Grosswiesenstrasse

Grosswiesenstrasse, Flachbauten

Die beiden Flachbauten in Zürich Hirzenbach wurden in den 1950er-Jahren zusammen mit dem damals höchsten Backsteinhaus Europas von Architekt R. Castelnuovo erbaut. Das Ensemble orientiert sich am Quartiersentwicklungsplan des damaligen Züricher Stadtbaumeisters Adolf Wasserfallen (1920–2000), in dem niedrige Baukörper mit öffentlichen Nutzungen die Hochbauten mit Wohnnutzungen ergänzen. 

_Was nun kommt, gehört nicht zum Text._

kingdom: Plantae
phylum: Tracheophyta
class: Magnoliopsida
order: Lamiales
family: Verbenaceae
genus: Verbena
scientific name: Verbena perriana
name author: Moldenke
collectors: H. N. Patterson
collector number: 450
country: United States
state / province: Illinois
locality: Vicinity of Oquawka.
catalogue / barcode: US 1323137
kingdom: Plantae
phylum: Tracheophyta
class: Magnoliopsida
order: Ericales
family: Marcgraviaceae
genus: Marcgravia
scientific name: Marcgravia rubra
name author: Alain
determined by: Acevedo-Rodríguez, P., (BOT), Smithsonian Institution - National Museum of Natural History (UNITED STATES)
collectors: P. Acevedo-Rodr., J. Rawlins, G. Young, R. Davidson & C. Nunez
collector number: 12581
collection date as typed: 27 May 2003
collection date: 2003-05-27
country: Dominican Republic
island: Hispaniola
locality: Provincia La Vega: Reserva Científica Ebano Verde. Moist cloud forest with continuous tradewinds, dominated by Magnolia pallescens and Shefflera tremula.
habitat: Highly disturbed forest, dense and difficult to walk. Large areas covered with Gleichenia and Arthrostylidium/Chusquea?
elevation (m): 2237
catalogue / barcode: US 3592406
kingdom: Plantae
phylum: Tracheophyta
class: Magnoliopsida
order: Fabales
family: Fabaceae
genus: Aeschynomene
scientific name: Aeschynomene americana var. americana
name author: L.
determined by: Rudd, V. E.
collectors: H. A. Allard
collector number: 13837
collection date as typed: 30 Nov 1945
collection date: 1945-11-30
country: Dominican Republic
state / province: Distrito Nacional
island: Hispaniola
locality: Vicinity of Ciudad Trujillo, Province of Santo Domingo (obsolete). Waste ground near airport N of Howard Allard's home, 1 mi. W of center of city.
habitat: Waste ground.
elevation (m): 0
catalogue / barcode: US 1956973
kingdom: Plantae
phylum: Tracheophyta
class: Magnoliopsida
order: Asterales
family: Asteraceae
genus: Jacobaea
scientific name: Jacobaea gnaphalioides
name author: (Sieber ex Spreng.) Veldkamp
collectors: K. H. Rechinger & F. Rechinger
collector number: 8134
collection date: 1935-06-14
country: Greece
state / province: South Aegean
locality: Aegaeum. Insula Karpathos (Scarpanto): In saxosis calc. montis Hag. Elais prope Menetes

Mit der Sanierung werden die öffentlichen Nutzungen im Quartier gestärkt, gleichzeitig wird die Erinnerung an die Ursprünge des Quartiers wachgehalten. Mit grosszügigen Räumlichkeiten im Erdgeschoss und neuen Sanitärräumen im Untergeschoss wird eine bessere Vermietbarkeit angestrebt, wobei der Ausbau mieterseitig erfolgt und nicht Teil des Projekts ist.

Die Bausubstanz wurde auf den Rohbau zurückgeführt, sodass die charakteristischen Pilzstützen aus Beton freigelegt werden konnten. Die Metallfassade mit ausladenden Stoffmarkisen wurde komplett neu erstellt. Für die konkav und konvex geschwungenen Glasbausteinwände wurde ein neues Doppelblocksystem entwickelt, das einen sehr tiefen U-Wert erreicht. 

Mit der Wiederverwendung der bestehenden Struktur kann wesentlich graue Energie eingespart werden. Die neuen Gebäudeteile, insbesondere die Gebäudehülle, entsprechen den Anforderungen des Minergie-P-Standards.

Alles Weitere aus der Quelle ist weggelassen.